Stories

In an Act of Selflessness, These Plant Workers Volunteered to Live in a Factory for 28 Days to Help Save Lives

    In Pennsylvania, 43 petrochemical plant workers went above and beyond their job descriptions by moving into their workplace for a month. In 28 days they managed to produce a whopping 40 million pounds of polypropylene (PPE,) a necessary material that makes up our hygienic and protective face masks and gloves.

    Image: Washington Post

    They chose to live in the Braskem America factory in order to reduce the amount of exposure they would have. And it wasn’t easy – not only were they living at work, but they would work on 12-hour shifts, too. But their efforts aren’t going unnoticed. Because of their sacrifices, they produced enough PPE materials for 500 million N95 masks or 1.5 billion surgical masks.

    Adapting to Their New Routine

    The operations shift supervisor, Joe Boyce, explained how things worked behind closed factory doors. “We came up with a chart for housekeeping chores so we could all clean the bathrooms and clean up after meals,” he said. “It wasn’t long before we’re all sitting in the same spots at dinner.”

    Image: Business Insider

    They even had to bring their own mattresses to sleep on. Joe kept it simple, bringing in just an air mattress, toothbrush, and shaving kit. But it all worked out as the employees were paid for all of the 24 hours they were on-site each day. They also benefitted from an automatic wage increase for both the hours they worked and the hours they had off.

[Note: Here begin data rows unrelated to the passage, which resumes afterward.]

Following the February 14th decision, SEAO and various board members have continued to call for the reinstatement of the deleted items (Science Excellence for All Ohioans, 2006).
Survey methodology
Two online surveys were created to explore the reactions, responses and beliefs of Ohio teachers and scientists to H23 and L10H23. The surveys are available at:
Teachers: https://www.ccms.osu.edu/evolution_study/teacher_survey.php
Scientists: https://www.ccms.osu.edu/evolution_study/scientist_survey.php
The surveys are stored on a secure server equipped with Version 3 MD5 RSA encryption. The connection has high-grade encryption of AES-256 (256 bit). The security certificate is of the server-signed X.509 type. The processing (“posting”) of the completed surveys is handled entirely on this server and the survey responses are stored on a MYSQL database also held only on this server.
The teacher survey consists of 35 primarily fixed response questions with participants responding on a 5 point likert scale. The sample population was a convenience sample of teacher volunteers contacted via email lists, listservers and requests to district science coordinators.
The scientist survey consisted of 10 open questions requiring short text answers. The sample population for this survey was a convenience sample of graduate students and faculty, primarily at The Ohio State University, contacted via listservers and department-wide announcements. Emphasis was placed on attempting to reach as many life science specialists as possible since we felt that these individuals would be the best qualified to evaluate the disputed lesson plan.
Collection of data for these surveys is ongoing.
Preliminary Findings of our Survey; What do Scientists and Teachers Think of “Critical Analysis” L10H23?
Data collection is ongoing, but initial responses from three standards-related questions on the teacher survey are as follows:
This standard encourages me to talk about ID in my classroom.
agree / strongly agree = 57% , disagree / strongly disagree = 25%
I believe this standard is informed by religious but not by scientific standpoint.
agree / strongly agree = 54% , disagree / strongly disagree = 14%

    Positive Until the End

    Impressively, they managed to maintain good spirits for the entirety of the 28 days. As people weren’t coming in or out, they didn’t need to wear protection against each other. “We’ve almost been the lucky ones,” Joe asserted, as “I haven’t had to stand 6 feet from somebody.” Rightly so, the Braskem America CEO Mark Nikolich spoke of how “It just makes you immensely proud to be associated with a team like that.”

    They also had no intention of making their sacrifice public information. Joe explained that they “were just happy to be able to help.” Unexpectedly for the workers, people were so moved by their sacrifices that they chose to reach out: “We’ve been getting messages on social media from nurses, doctors, EMS workers, saying thank you for what we’re doing.”